Recorded information |
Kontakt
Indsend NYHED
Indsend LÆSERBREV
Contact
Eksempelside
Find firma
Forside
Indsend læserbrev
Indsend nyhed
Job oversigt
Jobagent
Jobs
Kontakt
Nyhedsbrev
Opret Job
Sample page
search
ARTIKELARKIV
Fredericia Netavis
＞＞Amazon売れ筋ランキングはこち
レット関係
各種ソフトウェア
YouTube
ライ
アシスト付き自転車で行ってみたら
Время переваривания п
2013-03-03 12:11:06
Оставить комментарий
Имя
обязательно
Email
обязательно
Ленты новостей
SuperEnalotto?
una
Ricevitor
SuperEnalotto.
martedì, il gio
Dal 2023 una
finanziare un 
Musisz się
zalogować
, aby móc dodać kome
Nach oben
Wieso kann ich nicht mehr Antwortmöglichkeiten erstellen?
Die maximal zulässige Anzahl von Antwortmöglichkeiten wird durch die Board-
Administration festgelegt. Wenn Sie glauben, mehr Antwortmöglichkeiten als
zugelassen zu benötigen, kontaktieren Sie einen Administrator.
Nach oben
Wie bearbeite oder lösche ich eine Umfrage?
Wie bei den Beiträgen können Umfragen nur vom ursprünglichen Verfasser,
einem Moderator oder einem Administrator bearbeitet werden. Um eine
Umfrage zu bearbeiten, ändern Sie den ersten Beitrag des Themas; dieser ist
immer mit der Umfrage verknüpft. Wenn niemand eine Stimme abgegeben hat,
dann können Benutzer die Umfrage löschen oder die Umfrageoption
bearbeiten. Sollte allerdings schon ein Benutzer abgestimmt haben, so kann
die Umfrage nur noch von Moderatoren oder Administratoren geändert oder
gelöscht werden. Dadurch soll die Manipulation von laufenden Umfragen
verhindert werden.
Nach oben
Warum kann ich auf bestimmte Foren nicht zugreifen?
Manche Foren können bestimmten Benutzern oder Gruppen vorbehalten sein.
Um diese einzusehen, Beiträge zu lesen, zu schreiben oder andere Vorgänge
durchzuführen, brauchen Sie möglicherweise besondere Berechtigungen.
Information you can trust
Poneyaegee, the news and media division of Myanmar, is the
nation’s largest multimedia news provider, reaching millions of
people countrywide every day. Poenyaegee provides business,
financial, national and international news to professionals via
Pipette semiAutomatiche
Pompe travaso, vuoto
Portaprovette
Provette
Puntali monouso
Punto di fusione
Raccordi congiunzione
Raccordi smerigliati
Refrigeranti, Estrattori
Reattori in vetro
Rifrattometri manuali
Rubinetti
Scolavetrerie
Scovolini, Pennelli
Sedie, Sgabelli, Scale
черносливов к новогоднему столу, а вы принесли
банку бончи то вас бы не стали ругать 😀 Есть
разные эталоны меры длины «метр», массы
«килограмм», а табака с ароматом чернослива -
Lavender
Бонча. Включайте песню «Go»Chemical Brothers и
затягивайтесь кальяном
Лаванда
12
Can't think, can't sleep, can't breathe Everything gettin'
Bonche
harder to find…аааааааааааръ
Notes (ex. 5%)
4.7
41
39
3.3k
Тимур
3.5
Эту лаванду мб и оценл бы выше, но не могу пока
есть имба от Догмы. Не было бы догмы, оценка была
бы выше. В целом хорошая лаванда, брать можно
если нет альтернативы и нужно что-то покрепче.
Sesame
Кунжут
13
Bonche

Problem description | Using the material above, return each line in which the word "Indsend" occurs.

Task answer |
Indsend NYHED
Indsend LÆSERBREV
Indsend læserbrev
Indsend nyhed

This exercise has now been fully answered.